I've been building this solo for about three and a half years. I kept trying every new project/notes tool (Notion, Asana, Trello, etc.) and always ended up back in a plain text file. I wanted something that felt like a text editor on first touch but could grow into real structure when you needed it.
https://lightwave.so (desktop only)
The tech stack is Laravel, MySQL, Redis, and hand-rolled JavaScript on the client. No frameworks like React/Vue/etc. ~270 lines of jQuery (out of 80k+ total LOC) for a few legacy DOM utilities, plus IndexedDB for local persistence. Real-time collaboration uses a hybrid approach: HTTP/2 POST for resilient ops + WebSockets via Laravel Reverb for live cursors, presence, and edits.
This is a pre-release stress test, not a launch. Lightwave will be a paid product. Right now I'm opening it up because no amount of solo testing replicates getting punched in the mouth by real traffic.
The link above has a button to create a test account in 1 click.
Known rough edges: the cursor and selection system are built from scratch (like VS Code, not a contenteditable wrapper), so there's a lot of surface area. Some keyboard shortcuts may be missing. Desktop only, accessibility not yet implemented. I'm shipping fixes in real time.
There's a "Submit Bug or Feedback" button inside the app if something breaks. Happy to answer any questions about the architecture, or anything else.
Some highlights:
- Paste markdown in, get native blocks. Copy blocks out, get markdown back.
- Hierarchical document, structure. Hierarchichal file manager.

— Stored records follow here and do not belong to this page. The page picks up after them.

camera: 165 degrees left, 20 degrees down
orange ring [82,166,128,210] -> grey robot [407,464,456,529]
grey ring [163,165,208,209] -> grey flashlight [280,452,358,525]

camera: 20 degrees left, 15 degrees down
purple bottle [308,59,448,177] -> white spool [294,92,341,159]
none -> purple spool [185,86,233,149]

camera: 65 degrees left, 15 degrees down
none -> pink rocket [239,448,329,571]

- Live collab with shared cursors, selection, and presence.
- Code blocks with syntax highlighting. LaTeX math blocks.
- Full data export: markdown, JSON, and attachments. No lock-in.
- Full undo/redo with cursor restoration.

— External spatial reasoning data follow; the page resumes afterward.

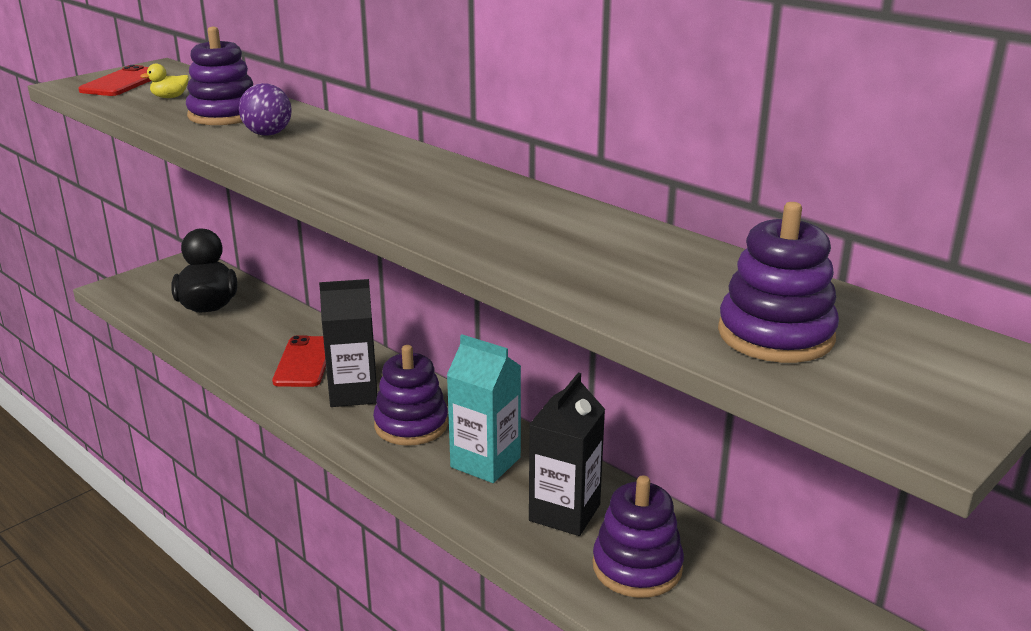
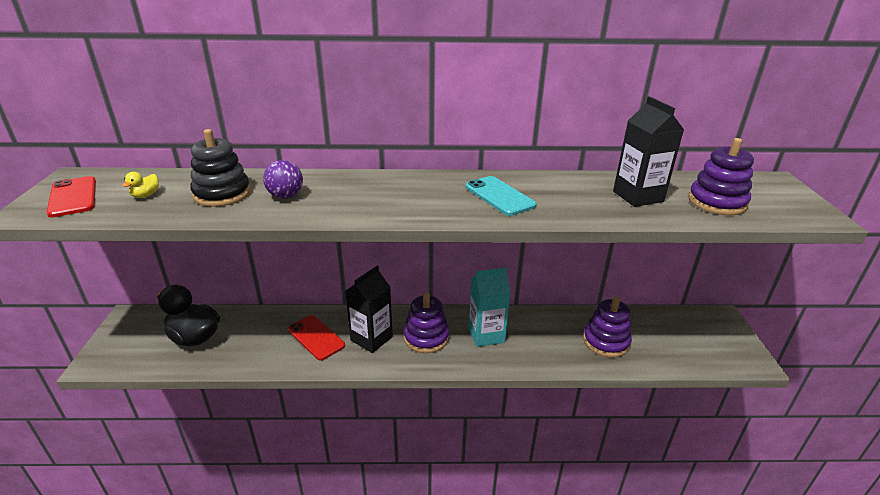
camera: 45 degrees left, 5 degrees up
purple stacking toy [186,27,253,125] -> black stacking toy [190,129,251,207]
black carton [529,373,605,536] -> black carton moved to [613,96,684,207]
none -> turquoise phone [466,176,536,216]

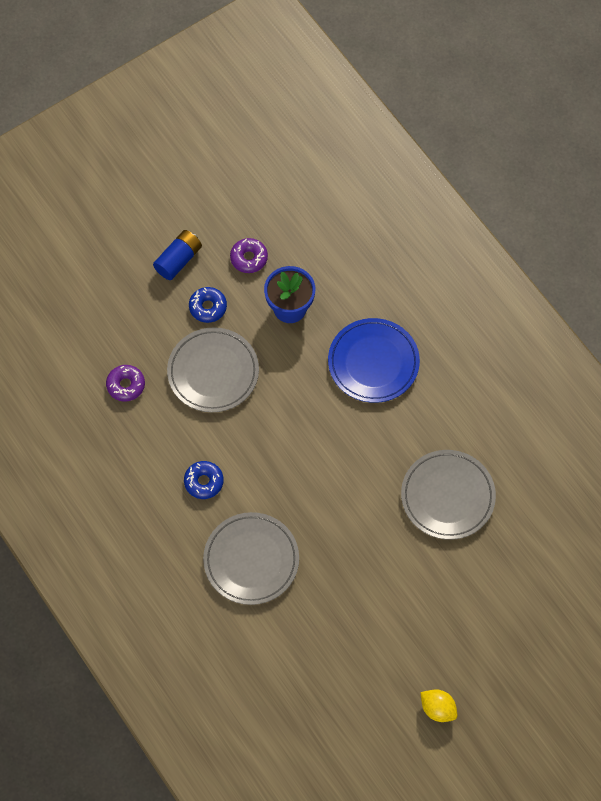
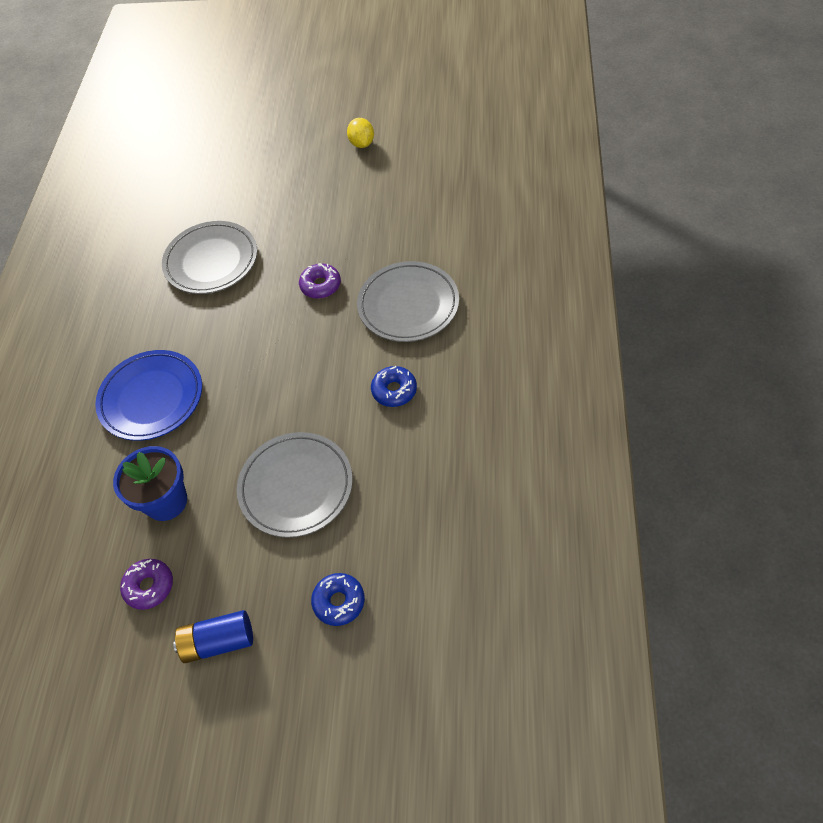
camera: 135 degrees left, 10 degrees down
purple donut [106,365,145,402] -> purple donut moved to [299,263,341,299]
blue donut [189,287,227,323] -> blue donut moved to [311,573,365,626]

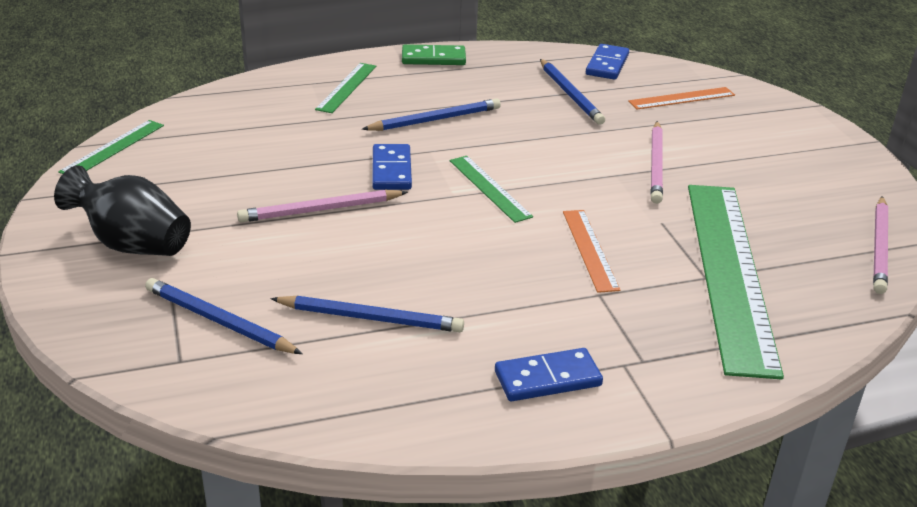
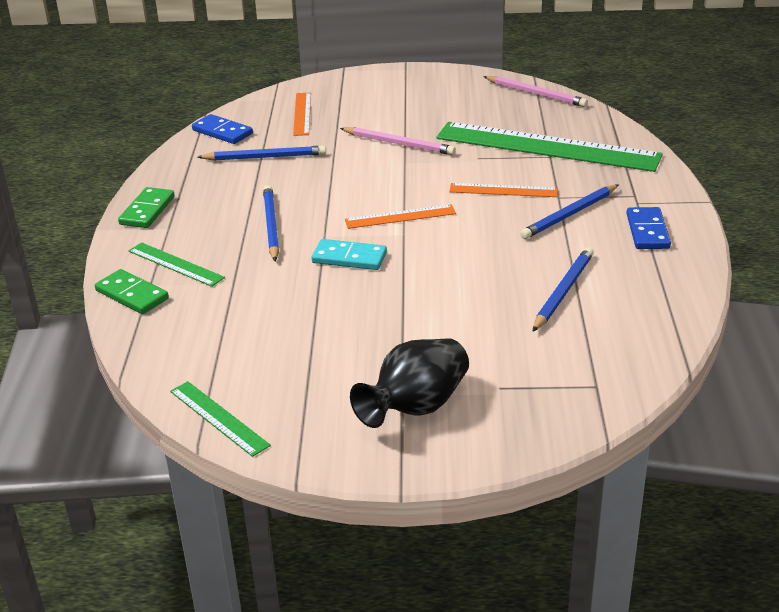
camera: 70 degrees left, 0 degrees up
blue pencil [145,278,302,354] -> blue pencil moved to [520,184,619,239]
pink pencil [237,189,408,222] -> none
blue domino [372,144,412,190] -> turquoise domino [312,239,387,270]
green ruler [450,156,533,223] -> orange ruler [345,204,456,229]
none -> green domino [95,269,169,314]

I would also make a small suggestion, which is that there is really no need to emphasize the fact that it's hand-written or without React or etc. While I suppose a small segment of users do truly care that you didn't use React, I think the primary consideration for most users will be how the app works. I would suggest mentioning how your technical decisions affect the user experience: is the performance better - and if so, can you quantify that?
So the problems I was thinking about were collaboration and content management between teams. But I also wanted it to work really well as a private personal tool. So in a way it's two tools in one. You can enjoy it solo, and then the hope is you've found something you like and now you can bring a team into it
Re the tech framing, I mostly mentioned it because I figured HN would find it interesting since it's the less taken path. Apologies if it came across as unrelated to the product.
As for the tech framing - I imagine you'll get lots of responses on that, and I'm sure it works for some people. Speaking personally, I think it irks me in particular because I feel that "React is slow" isn't really true -- but hey, we can sidestep that whole argument if you just tell me that your app loads a 100GB text file in 0.1ms or whatever :)
On the React thing, I never said React is slow! I think it's great for a lot of things. I just chose a different path because I wanted to understand every part of the main product stack. I didn't use OT or CDRT for the same reason... :|
(AKA: I'm not sure it's a good idea to use someone else's long-standing well-known brand in the digital space as name for your own digital space project)
;-) love the Office Space references
- flickering
- keyboard appears on readonly document
- can select info text that should not be user selectable
- menu items melt into each other
- can‘t summon keyboard on editable content
- grabbing elements in a document and pulling them up leads to page refresh
- I saw a styling menu pop up once: No idea how I got that.
I am sorry but this is unusable and an awful experience on my iPhone.
https://imgur.com/a/GeErjTa
- manage subscription page broken?
Absolutely nothing here works, besides the anonymous login.
Mobile isn't supported yet. Sorry about the bad experience though, I should probably add a more visible warning for mobile visitors.